**TASK DETAILS**
Change every "Nahoru" to "Zpět nahoru" in the lines running from the start of the entries through the line that contains "Můj jazyk není na seznamu!", inclusive, and give those lines again with nothing else altered.

**EXERCISE MATERIAL**
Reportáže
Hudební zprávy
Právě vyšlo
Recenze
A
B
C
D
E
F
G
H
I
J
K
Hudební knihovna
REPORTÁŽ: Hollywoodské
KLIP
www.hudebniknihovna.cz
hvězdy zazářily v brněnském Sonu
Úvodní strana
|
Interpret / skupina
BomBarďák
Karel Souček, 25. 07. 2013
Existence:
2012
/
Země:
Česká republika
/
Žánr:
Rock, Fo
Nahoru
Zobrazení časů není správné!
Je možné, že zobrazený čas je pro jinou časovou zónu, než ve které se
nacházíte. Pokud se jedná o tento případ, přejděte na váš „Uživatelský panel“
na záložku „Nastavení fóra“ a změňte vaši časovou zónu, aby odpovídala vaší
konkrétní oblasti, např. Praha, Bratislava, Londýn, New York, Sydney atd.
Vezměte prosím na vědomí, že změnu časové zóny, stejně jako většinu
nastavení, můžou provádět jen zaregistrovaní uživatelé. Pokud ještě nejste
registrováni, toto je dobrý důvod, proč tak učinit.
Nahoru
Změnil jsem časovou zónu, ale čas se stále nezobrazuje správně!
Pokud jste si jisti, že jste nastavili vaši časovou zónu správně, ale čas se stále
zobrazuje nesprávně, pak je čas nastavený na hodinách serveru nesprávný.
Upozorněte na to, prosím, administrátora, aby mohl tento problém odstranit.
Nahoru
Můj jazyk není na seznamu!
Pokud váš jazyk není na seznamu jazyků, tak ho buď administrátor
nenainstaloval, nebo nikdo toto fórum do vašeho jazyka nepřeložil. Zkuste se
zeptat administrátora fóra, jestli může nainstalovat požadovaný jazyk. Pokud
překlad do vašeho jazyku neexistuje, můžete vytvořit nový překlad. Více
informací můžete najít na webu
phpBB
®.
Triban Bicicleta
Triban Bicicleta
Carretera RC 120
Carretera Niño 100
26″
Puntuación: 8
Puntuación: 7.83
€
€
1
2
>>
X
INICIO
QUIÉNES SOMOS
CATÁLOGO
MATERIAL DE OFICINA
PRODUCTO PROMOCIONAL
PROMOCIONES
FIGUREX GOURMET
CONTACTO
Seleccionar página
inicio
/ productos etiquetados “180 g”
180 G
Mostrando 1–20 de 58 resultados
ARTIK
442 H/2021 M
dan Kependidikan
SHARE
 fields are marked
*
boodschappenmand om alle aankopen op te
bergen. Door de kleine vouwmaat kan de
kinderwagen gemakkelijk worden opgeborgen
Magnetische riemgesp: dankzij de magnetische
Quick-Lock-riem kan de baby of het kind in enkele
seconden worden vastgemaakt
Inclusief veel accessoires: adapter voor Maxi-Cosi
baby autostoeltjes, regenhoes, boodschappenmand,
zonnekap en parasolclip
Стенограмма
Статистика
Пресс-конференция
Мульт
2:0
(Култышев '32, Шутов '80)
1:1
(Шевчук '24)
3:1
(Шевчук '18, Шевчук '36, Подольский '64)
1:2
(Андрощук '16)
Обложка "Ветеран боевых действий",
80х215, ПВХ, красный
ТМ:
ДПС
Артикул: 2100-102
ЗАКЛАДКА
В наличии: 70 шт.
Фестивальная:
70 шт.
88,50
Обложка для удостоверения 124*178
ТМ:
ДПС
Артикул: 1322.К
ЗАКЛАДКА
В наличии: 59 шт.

**OUTPUT**
Reportáže
Hudební zprávy
Právě vyšlo
Recenze
A
B
C
D
E
F
G
H
I
J
K
Hudební knihovna
REPORTÁŽ: Hollywoodské
KLIP
www.hudebniknihovna.cz
hvězdy zazářily v brněnském Sonu
Úvodní strana
|
Interpret / skupina
BomBarďák
Karel Souček, 25. 07. 2013
Existence:
2012
/
Země:
Česká republika
/
Žánr:
Rock, Fo
Zpět nahoru
Zobrazení časů není správné!
Je možné, že zobrazený čas je pro jinou časovou zónu, než ve které se
nacházíte. Pokud se jedná o tento případ, přejděte na váš „Uživatelský panel“
na záložku „Nastavení fóra“ a změňte vaši časovou zónu, aby odpovídala vaší
konkrétní oblasti, např. Praha, Bratislava, Londýn, New York, Sydney atd.
Vezměte prosím na vědomí, že změnu časové zóny, stejně jako většinu
nastavení, můžou provádět jen zaregistrovaní uživatelé. Pokud ještě nejste
registrováni, toto je dobrý důvod, proč tak učinit.
Zpět nahoru
Změnil jsem časovou zónu, ale čas se stále nezobrazuje správně!
Pokud jste si jisti, že jste nastavili vaši časovou zónu správně, ale čas se stále
zobrazuje nesprávně, pak je čas nastavený na hodinách serveru nesprávný.
Upozorněte na to, prosím, administrátora, aby mohl tento problém odstranit.
Zpět nahoru
Můj jazyk není na seznamu!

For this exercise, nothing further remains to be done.